### MATERIAL SUPPLIED
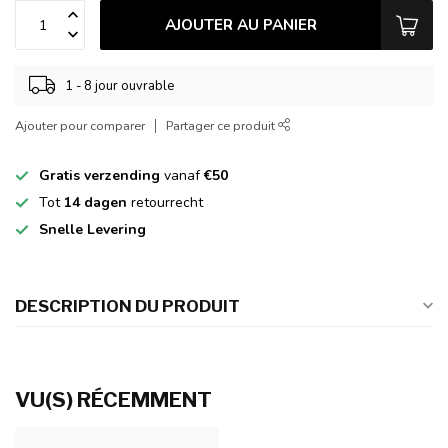
AJOUTER AU PANIER
1 - 8 jour ouvrable
Ajouter pour comparer
Partager ce produit
Gratis verzending
vanaf
€50
Tot
14 dagen
retourrecht
Snelle Levering
DESCRIPTION DU PRODUIT
VU(S) RÉCEMMENT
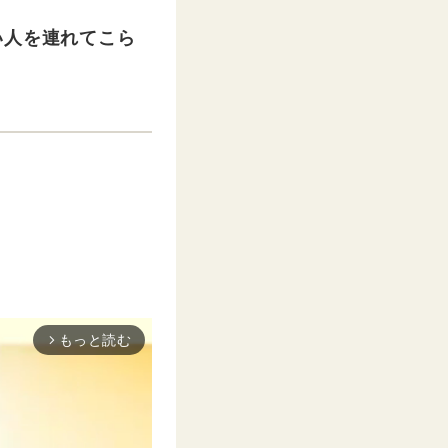
い人を連れてこら
もっと読む
arrow_forward_ios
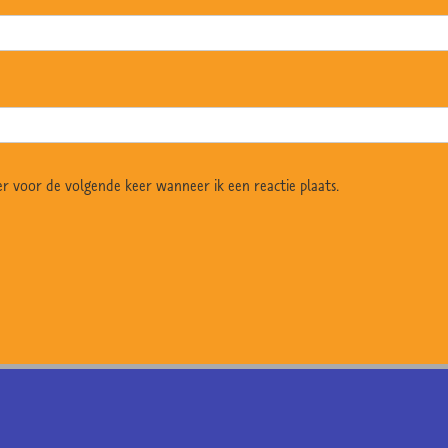
r voor de volgende keer wanneer ik een reactie plaats.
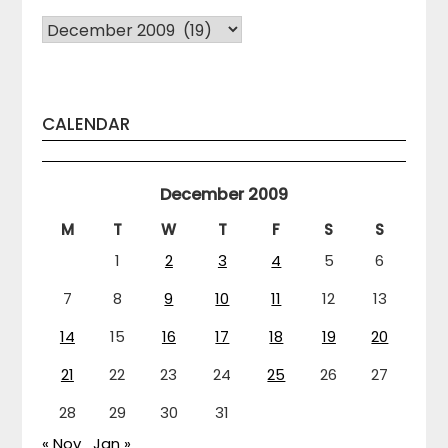
Arhiva
CALENDAR
December 2009
M
T
W
T
F
S
S
1
2
3
4
5
6
7
8
9
10
11
12
13
14
15
16
17
18
19
20
21
22
23
24
25
26
27
28
29
30
31
« Nov
Jan »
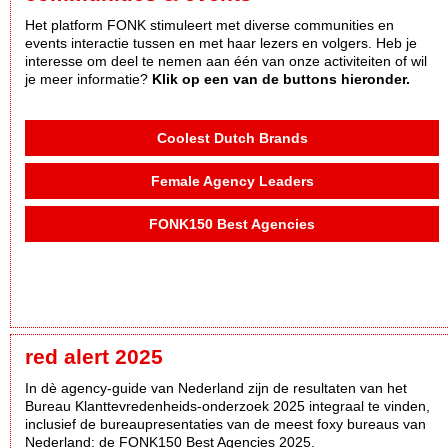
Het platform FONK stimuleert met diverse communities en
events interactie tussen en met haar lezers en volgers. Heb je
interesse om deel te nemen aan één van onze activiteiten of wil
je meer informatie?
Klik op een van de buttons hieronder.
Coolest Dutch Brands
Female Agency Leaders
FONK150 Best Agencies
red alert 2025
In dè agency-guide van Nederland zijn de resultaten van het
Bureau Klanttevredenheids-onderzoek 2025 integraal te vinden,
inclusief de bureaupresentaties van de meest foxy bureaus van
Nederland: de FONK150 Best Agencies 2025.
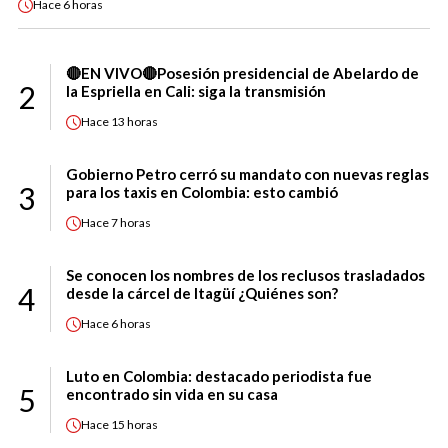
Hace
6 horas
🔴EN VIVO🔴Posesión presidencial de Abelardo de
2
la Espriella en Cali: siga la transmisión
Hace
13 horas
Gobierno Petro cerró su mandato con nuevas reglas
3
para los taxis en Colombia: esto cambió
Hace
7 horas
Se conocen los nombres de los reclusos trasladados
4
desde la cárcel de Itagüí ¿Quiénes son?
Hace
6 horas
Luto en Colombia: destacado periodista fue
5
encontrado sin vida en su casa
Hace
15 horas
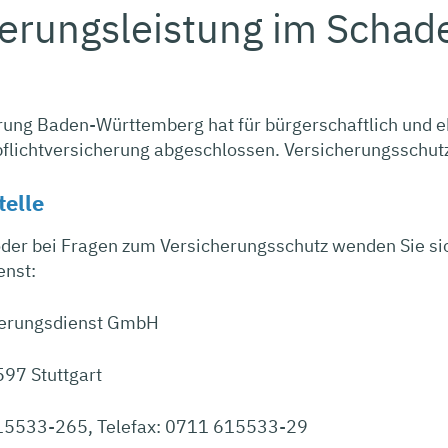
erungsleistung im Schad
rung Baden-Württemberg hat für bürgerschaftlich und e
pflichtversicherung abgeschlossen. Versicherungsschutz 
telle
oder bei Fragen zum Versicherungsschutz wenden Sie si
enst:
herungsdienst GmbH
597 Stuttgart
615533-265, Telefax: 0711 615533-29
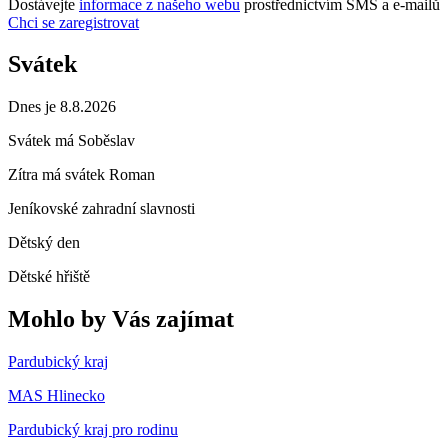
Dostávejte
informace z našeho webu
prostřednictvím SMS a e-mailů
Chci se zaregistrovat
Svátek
Dnes je 8.8.2026
Svátek má
Soběslav
Zítra má svátek
Roman
Jeníkovské zahradní slavnosti
Dětský den
Dětské hřiště
Mohlo by Vás zajímat
Pardubický kraj
MAS Hlinecko
Pardubický kraj pro rodinu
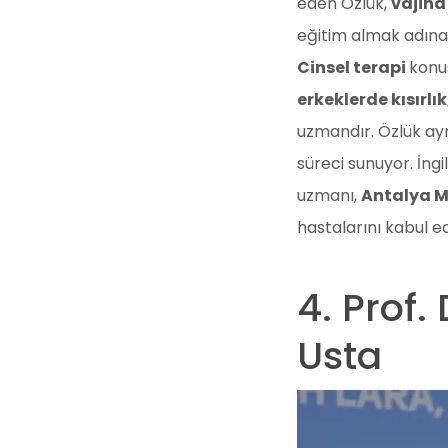
eden Özlük,
vajina
eğitim almak adın
Cinsel terapi
konu
erkeklerde kısırlı
uzmandır. Özlük ay
süreci sunuyor. İngi
uzmanı,
Antalya 
hastalarını kabul ed
4. Prof.
Usta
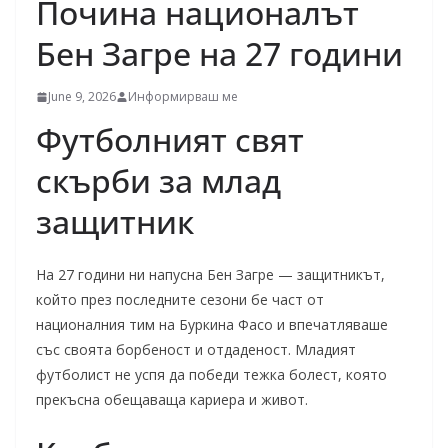
Почина националът
Бен Загре на 27 години
June 9, 2026
Информирваш ме
Футболният свят
скърби за млад
защитник
На 27 години ни напусна Бен Загре — защитникът,
който през последните сезони бе част от
националния тим на Буркина Фасо и впечатляваше
със своята борбеност и отдаденост. Младият
футболист не успя да победи тежка болест, която
прекъсна обещаваща кариера и живот.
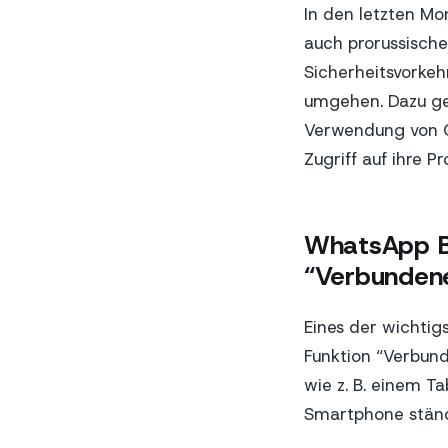
In den letzten M
auch prorussische
Sicherheitsvorke
umgehen. Dazu ge
Verwendung von Q
Zugriff auf ihre P
WhatsApp Bu
“Verbunden
Eines der wichtig
Funktion “Verbund
wie z. B. einem T
Smartphone ständ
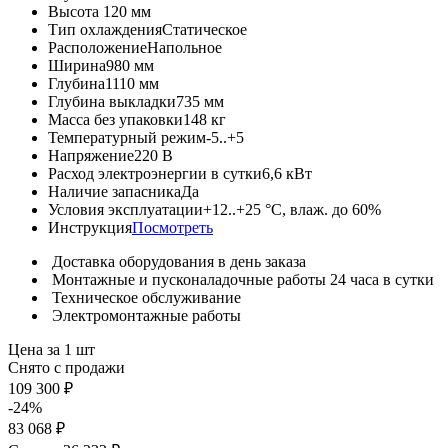
Высота
120 мм
Тип охлаждения
Статическое
Расположение
Напольное
Ширина
980 мм
Глубина
1110 мм
Глубина выкладки
735 мм
Масса без упаковки
148 кг
Температурный режим
-5..+5
Напряжение
220 В
Расход электроэнергии в сутки
6,6 кВт
Наличие запасника
Да
Условия эксплуатации
+12..+25 °C, влаж. до 60%
Инструкция
Посмотреть
Доставка оборудования в день заказа
Монтажные и пусконаладочные работы 24 часа в сутки
Техническое обслуживание
Электромонтажные работы
Цена за 1 шт
Снято с продажи
109 300 ₽
-24%
83 068 ₽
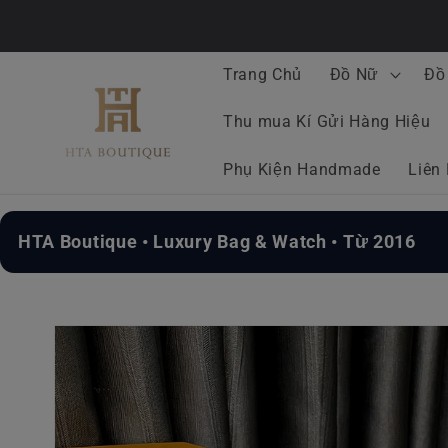
Chuyển
đến nội
dung
Trang Chủ
Đồ Nữ
Đồ
Thu mua Kí Gửi Hàng Hiệu
Phụ Kiện Handmade
Liên
HTA Boutique • Luxury Bag & Watch • Từ 2016
Chuyển
đến
thông
tin sản
phẩm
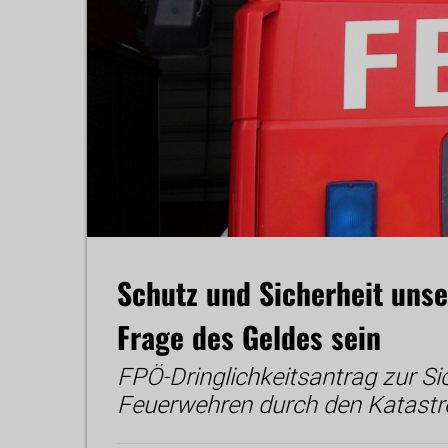
Schutz und Sicherheit unse
Frage des Geldes sein
FPÖ-Dringlichkeitsantrag zur Si
Feuerwehren durch den Katast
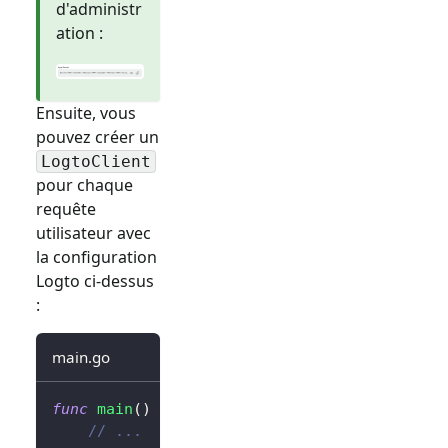
d'administr
ation :
Ensuite, vous
pouvez créer un
LogtoClient
pour chaque
requête
utilisateur avec
la configuration
Logto ci-dessus
:
main.go
func
main
(
)
{
// ...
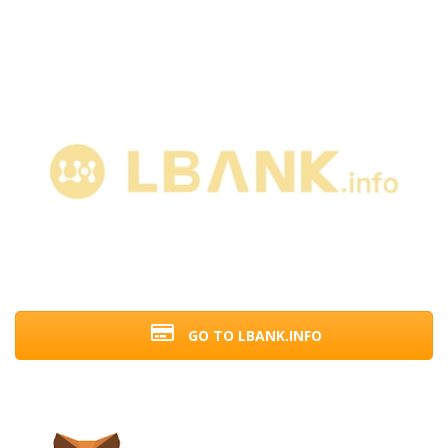
GO TO LBANK.INFO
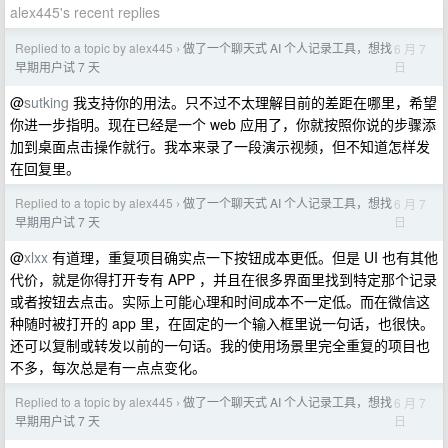
alex445's recent replies
Replied to a topic by alex445
做了一个聊天式 AI 个人记录工具，想找
6 月 7
›
日
早期用户试 7 天
@
sutking
我支持你的用法。只不过不太理解目前的差距在哪里，希望
你进一步指明。现在已经是一个 web 应用了，你就按照你说的步骤添
加到桌面点击操作就行。我本来录了一段演示视频，但不知道怎样发
在回复里。
Replied to a topic by alex445
做了一个聊天式 AI 个人记录工具，想找
6 月 7
›
日
早期用户试 7 天
@
xlxx
有道理，重复项目确实点一下按钮成本更低。但是 UI 也有其他
代价，就是你得打开专有 APP ，并且在很多界面里找到特定那个记录
或者按钮去点击。实际上可能心理和时间成本不一定低。而在微信这
种随时被打开的 app 里，在固定的一个输入框里说一句话，也很快。
还可以复制或转发以前的一句话。我的使用场景里完全重复的项目也
不多，每次总是有一点点变化。
Replied to a topic by alex445
做了一个聊天式 AI 个人记录工具，想找
6 月 7
›
日
早期用户试 7 天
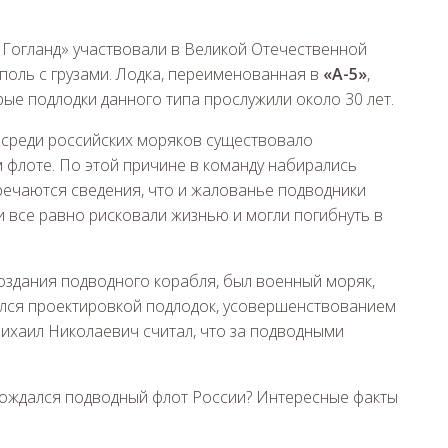
 Гогланд» участвовали в Великой Отечественной
поль с грузами. Лодка, переименованная в
«А-5»
,
ые подлодки данного типа прослужили около 30 лет.
 среди российских моряков существовало
 флоте. По этой причине в команду набирались
речаются сведения, что и жалованье подводники
ни все равно рисковали жизнью и могли погибнуть в
здания подводного корабля, был военный моряк,
ался проектировкой подлодок, усовершенствованием
ихаил Николаевич считал, что за подводными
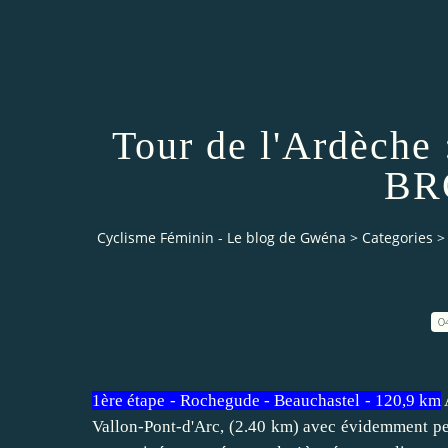
Tour de l'Ardèche 
BR
Cyclisme Féminin - Le blog de Gwéna
>
Categories
>
0
1ère étape - Rochegude - Beauchastel - 120,9 km
Vallon-Pont-d'Arc, (2.40 km) avec évidemment peu 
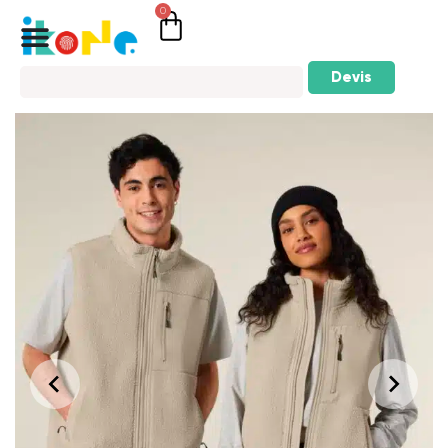
0
Devis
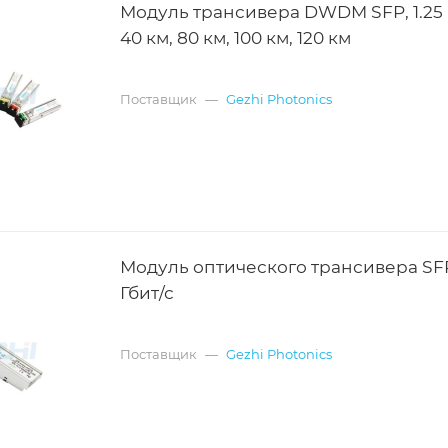
Модуль трансивера DWDM SFP, 1.25 Г
40 км, 80 км, 100 км, 120 км
Поставщик
—
Gezhi Photonics
Модуль оптического трансивера SFP,
Гбит/с
Поставщик
—
Gezhi Photonics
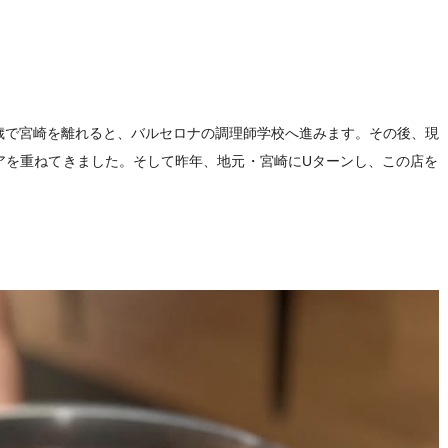
歳で宮崎を離れると、バルセロナの調理師学校へ進みます。その後、現
アを重ねてきました。そして昨年、地元・宮崎にUターンし、この店を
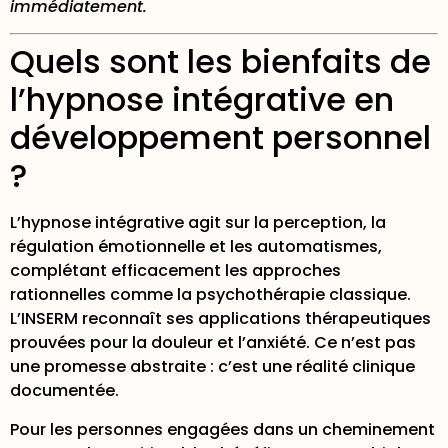
immédiatement.
Quels sont les bienfaits de
l’hypnose intégrative en
développement personnel
?
L’hypnose intégrative agit sur la perception, la
régulation émotionnelle et les automatismes,
complétant efficacement les approches
rationnelles comme la psychothérapie classique.
L’INSERM reconnaît ses applications thérapeutiques
prouvées pour la douleur et l’anxiété. Ce n’est pas
une promesse abstraite : c’est une réalité clinique
documentée.
Pour les personnes engagées dans un cheminement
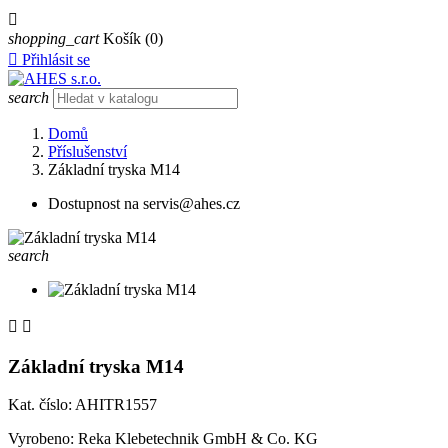

shopping_cart
Košík
(0)

Přihlásit se
search
Domů
Příslušenství
Základní tryska M14
Dostupnost na servis@ahes.cz
search


Základní tryska M14
Kat. číslo: AHITR1557
Vyrobeno:
Reka Klebetechnik GmbH & Co. KG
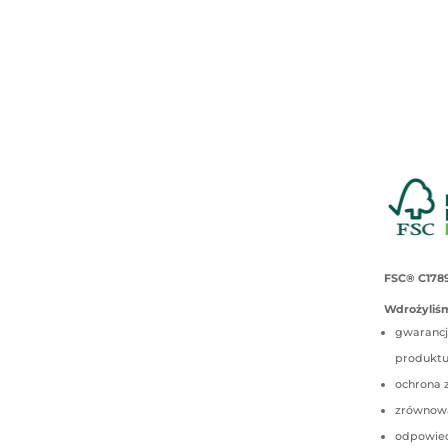
FSC® C178
Wdrożyliśm
gwarancj
produkt
ochrona 
zrównow
odpowied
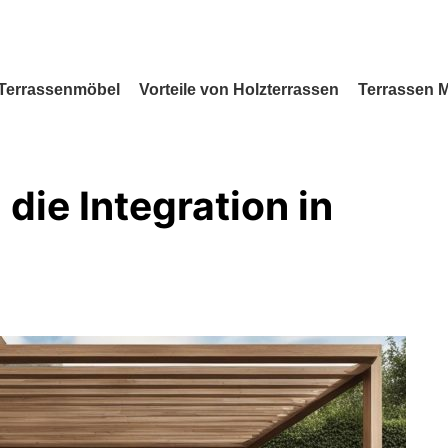
Terrassenmöbel
Vorteile von Holzterrassen
Terrassen 
die Integration in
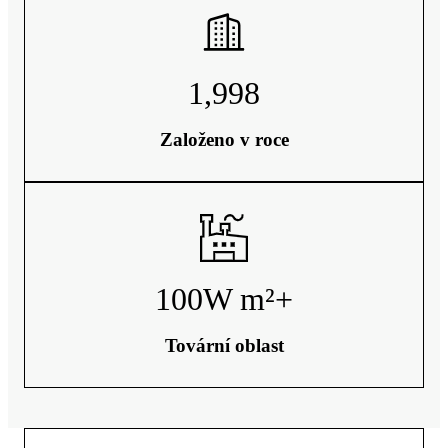
1,998
Založeno v roce
100
W m²+
Tovární oblast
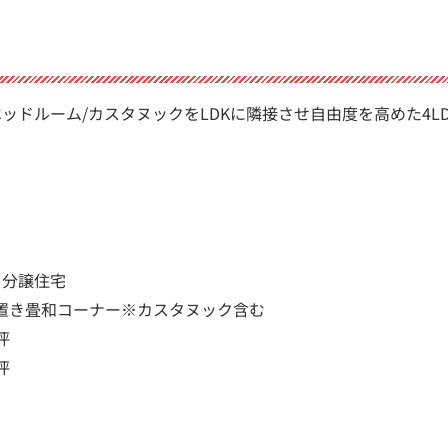
ッドルーム/カスタヌックをLDKに隣接させ自由度を高めた4L
・分譲住宅
＋置き畳和コーナー※カスタヌック含む
1坪
5坪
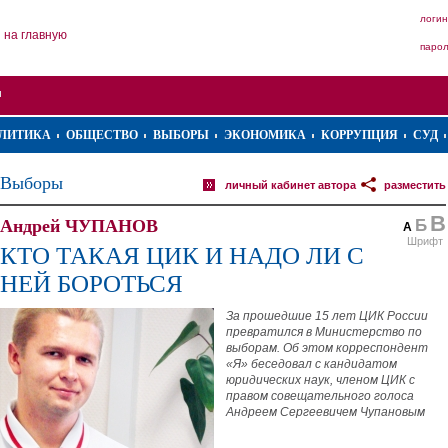
логин
на главную
паро
ЛИТИКА
ОБЩЕСТВО
ВЫБОРЫ
ЭКОНОМИКА
КОРРУПЦИЯ
СУД
Выборы
личный кабинет автора
разместить
В
Андрей ЧУПАНОВ
Б
А
Шрифт
КТО ТАКАЯ ЦИК И НАДО ЛИ С
НЕЙ БОРОТЬСЯ
За прошедшие 15 лет ЦИК России
превратился в Министерство по
выборам. Об этом корреспондент
«Я» беседовал с кандидатом
юридических наук, членом ЦИК с
правом совещательного голоса
Андреем Сергеевичем Чупановым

### YOUR GOAL
Search the listing for the word "Модуль" and state how many lines contain it. Nothing else belongs in the reply.

### EXPECTED ANSWER
2